In the last two weeks I have had numerous scenarios where some technology could have helped improve patient safety, reduce medication error and improve the quality and effectiveness of what I do every day.
Three examples come to mind from the last week:
The first is a simple allergy record of an elderly gentleman and nursing home resident of mine. He had an allergy to an antibiotic recorded in my notes, and in the nursing home notes ,but neither was available to another clinician in another entity who prescribed the drug and consequently aggravated his know allergy.
The second is a feisty elderly woman discharged from hospital whose medications were directly transferred to her pharmacist. The discharge changes never made it as far as my practice, nor did my changes make an impact on her medications list at the chemist. The end result was no one knowing exactly what she should be on, most of all her care team.
The third isn’t so much a direct care error, but a test I administered to a group of doctors about a rare disorder. Humans being well “human” look for patterns and familiarity, we see what is common. Three widgets of data in the test patient’s history ,when combined, give a clue to an unusual disease Plummer Vinson Syndrome.
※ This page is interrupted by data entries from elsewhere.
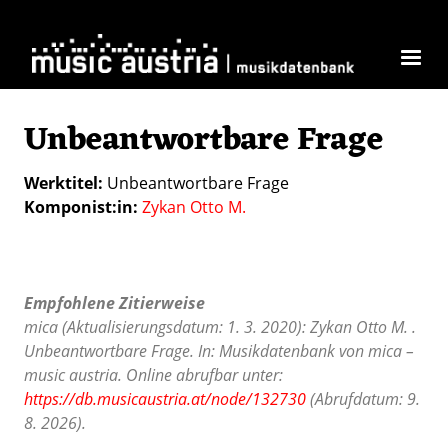
Skip to main content
Unbeantwortbare Frage
Werktitel
Unbeantwortbare Frage
Komponist:in
Zykan Otto M.
Empfohlene Zitierweise
mica (Aktualisierungsdatum: 1. 3. 2020): Zykan Otto M. .
Unbeantwortbare Frage. In: Musikdatenbank von mica –
music austria. Online abrufbar unter:
https://db.musicaustria.at/node/132730
(Abrufdatum: 9.
8. 2026).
While the medical students groaned and said it was a typical University case, the fact remained no one considered the diagnosis when it was one of the displayed options. Decision support and the meta-analysis of those Widgets of information could have expanded their differential diagnosis to include the rare or unusual conditions.
The debate around “eHealth” in Australia has been derailed by lack of understanding of what “it” is that we are talking about. In addition we have been focussing too much on technology, and its failings such as privacy, usability and most importantly relevance.
As a clinician I can see the value of sharing certain “widgets” of data with others, that I collect from my work with patients and their health maintenance.
Consumers believe that the eHealth record will see their whole medical story every consultation available on line transparently to be shared at their discretion; in fact most people I talk too expect that to be the case now.
Government sees the value of data that can tell them the state of health of the nation, trends in population health needs, priorities and opportunities for sharing with profit and non profit making entities. Big Data is Big Business.
None of us, it seems to me, can agree on what eHealth is and what it should be but we’re spending stacks of money on collecting data, investing in diverse siloed systems, and expecting users (be they clinicians, consumers or researchers) to work in ways that are not natural to the flow of human connection.
There is an urgent need to understand what the “it” is in eHealth, and to focus on what is important for the biological entity that enters data and derives benefit from the complex hardware that we are designing.
We need to be driven less by the WOW factor of the latest handheld device or program and more by the benefits that a nationally consistent eHealth strategy would bring.
There is a new conversation to be had, driven by consumers and clinicians, that defines what we’re aiming for when considering future investments in digital dreaming. More So that conversation needs to be grounded in reality by defining achievable, meaningful ,iterative changes that will produce visible positive health outcomes.
The key issue is defining a common goal that technologists can build the architecture to deliver.